• Problem to solve: Collect from the data below each line with "this".

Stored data
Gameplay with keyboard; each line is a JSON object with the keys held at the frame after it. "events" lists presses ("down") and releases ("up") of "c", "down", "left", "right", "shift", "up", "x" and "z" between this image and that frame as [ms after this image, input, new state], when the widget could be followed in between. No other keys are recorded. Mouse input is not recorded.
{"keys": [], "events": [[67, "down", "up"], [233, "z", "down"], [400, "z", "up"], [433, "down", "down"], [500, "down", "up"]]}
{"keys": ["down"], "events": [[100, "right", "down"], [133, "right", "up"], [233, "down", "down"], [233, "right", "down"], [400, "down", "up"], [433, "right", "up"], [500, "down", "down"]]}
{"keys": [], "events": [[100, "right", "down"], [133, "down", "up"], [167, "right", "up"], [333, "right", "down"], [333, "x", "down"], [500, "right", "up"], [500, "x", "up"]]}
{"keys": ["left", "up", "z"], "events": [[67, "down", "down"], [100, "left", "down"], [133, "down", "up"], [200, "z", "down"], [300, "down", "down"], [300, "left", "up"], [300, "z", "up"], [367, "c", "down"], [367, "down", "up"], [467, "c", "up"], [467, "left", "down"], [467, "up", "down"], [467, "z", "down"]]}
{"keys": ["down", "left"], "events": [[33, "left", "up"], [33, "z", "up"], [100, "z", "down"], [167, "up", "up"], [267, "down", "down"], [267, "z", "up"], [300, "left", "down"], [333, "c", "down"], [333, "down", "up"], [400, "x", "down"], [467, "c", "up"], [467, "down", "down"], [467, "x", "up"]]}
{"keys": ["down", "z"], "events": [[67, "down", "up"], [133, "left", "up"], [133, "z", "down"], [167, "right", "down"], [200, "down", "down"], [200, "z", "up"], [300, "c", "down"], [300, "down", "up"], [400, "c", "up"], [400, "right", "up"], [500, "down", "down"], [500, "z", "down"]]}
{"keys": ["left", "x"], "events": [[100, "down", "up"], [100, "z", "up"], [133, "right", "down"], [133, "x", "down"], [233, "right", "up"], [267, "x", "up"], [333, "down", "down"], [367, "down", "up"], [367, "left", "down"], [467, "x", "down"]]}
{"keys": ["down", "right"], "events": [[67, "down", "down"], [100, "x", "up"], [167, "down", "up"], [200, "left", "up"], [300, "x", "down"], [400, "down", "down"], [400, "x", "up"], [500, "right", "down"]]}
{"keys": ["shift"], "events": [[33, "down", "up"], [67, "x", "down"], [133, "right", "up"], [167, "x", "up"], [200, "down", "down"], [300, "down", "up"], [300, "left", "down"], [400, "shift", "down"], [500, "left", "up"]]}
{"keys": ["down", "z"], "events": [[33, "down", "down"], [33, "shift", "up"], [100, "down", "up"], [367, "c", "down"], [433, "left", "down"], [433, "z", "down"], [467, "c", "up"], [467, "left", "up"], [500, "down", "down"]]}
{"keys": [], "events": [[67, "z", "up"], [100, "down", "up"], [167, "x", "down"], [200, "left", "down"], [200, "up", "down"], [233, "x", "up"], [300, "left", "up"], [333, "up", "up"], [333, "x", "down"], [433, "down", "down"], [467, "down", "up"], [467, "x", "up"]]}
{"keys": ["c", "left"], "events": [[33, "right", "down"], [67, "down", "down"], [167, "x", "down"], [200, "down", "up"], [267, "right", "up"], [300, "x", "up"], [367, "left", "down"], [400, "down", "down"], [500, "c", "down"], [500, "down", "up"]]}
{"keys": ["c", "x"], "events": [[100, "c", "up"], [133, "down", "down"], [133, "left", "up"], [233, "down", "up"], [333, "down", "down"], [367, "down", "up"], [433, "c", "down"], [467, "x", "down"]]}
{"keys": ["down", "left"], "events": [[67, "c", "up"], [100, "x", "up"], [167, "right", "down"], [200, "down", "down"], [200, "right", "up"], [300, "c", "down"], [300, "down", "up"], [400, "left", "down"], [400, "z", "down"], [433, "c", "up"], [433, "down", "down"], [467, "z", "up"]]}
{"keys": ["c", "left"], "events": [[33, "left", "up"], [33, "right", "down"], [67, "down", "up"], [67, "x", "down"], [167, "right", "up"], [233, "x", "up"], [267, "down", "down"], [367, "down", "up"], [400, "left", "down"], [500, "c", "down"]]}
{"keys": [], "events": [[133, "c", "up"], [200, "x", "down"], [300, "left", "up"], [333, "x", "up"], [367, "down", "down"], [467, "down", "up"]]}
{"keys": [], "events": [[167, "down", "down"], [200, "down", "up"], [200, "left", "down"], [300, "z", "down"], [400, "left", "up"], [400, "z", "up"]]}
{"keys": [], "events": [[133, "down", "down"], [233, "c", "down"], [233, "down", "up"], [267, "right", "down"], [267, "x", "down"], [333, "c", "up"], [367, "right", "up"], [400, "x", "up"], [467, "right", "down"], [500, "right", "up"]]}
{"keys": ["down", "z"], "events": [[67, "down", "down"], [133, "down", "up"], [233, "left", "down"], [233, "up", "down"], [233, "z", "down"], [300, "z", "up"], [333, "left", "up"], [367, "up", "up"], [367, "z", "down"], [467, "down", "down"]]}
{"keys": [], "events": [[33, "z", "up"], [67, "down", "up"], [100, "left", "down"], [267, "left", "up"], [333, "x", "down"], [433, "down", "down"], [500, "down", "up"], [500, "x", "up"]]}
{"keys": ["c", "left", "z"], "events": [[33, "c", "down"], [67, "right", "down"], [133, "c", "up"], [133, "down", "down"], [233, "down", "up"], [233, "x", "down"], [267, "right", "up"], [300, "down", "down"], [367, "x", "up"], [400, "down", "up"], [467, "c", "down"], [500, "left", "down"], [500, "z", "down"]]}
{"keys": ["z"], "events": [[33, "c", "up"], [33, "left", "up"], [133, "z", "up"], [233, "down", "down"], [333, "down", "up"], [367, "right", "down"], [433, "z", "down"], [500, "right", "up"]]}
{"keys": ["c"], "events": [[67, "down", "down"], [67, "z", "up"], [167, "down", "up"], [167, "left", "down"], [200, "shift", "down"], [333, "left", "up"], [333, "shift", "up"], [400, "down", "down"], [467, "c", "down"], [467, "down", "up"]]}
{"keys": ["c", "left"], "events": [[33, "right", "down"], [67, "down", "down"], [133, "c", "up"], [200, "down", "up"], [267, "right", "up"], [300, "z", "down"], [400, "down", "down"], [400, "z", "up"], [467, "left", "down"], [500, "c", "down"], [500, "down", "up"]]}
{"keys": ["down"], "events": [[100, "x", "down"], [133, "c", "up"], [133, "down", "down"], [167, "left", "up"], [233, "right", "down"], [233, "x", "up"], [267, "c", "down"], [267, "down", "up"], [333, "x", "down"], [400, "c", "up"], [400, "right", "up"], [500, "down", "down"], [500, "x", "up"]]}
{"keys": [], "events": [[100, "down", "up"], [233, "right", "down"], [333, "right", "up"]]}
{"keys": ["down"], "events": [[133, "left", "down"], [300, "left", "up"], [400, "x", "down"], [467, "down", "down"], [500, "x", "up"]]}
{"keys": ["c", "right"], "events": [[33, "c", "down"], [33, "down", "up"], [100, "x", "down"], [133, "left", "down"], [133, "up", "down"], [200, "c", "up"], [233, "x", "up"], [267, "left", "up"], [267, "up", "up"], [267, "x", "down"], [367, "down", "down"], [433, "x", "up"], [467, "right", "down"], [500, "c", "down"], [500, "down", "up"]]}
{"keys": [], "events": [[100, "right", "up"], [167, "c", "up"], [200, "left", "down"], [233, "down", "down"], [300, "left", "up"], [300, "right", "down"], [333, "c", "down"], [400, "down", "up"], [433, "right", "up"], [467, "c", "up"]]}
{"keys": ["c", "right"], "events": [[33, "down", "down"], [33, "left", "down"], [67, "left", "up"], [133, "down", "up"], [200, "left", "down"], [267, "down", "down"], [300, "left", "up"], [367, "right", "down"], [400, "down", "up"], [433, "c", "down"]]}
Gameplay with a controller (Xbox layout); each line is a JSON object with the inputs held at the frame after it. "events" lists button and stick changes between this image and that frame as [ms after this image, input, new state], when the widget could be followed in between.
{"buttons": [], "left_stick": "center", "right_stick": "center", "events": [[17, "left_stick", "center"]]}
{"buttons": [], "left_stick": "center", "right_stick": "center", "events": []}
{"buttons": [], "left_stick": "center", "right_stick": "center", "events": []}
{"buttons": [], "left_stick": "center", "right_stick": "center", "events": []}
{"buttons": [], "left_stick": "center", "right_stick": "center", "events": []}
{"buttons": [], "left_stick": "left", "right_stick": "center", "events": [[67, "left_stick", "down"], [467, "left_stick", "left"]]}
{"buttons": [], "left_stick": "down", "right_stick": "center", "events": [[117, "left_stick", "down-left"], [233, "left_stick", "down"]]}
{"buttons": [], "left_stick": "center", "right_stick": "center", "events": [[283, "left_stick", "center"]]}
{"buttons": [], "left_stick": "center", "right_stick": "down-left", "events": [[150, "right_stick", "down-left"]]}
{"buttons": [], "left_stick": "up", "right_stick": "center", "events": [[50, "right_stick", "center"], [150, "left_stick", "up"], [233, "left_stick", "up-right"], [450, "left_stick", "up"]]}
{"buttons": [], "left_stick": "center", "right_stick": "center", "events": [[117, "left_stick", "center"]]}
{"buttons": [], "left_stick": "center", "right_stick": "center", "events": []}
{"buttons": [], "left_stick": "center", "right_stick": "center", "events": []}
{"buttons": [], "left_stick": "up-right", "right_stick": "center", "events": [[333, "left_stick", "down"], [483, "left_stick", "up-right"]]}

• Written solution:
Gameplay with keyboard; each line is a JSON object with the keys held at the frame after it. "events" lists presses ("down") and releases ("up") of "c", "down", "left", "right", "shift", "up", "x" and "z" between this image and that frame as [ms after this image, input, new state], when the widget could be followed in between. No other keys are recorded. Mouse input is not recorded.
Gameplay with a controller (Xbox layout); each line is a JSON object with the inputs held at the frame after it. "events" lists button and stick changes between this image and that frame as [ms after this image, input, new state], when the widget could be followed in between.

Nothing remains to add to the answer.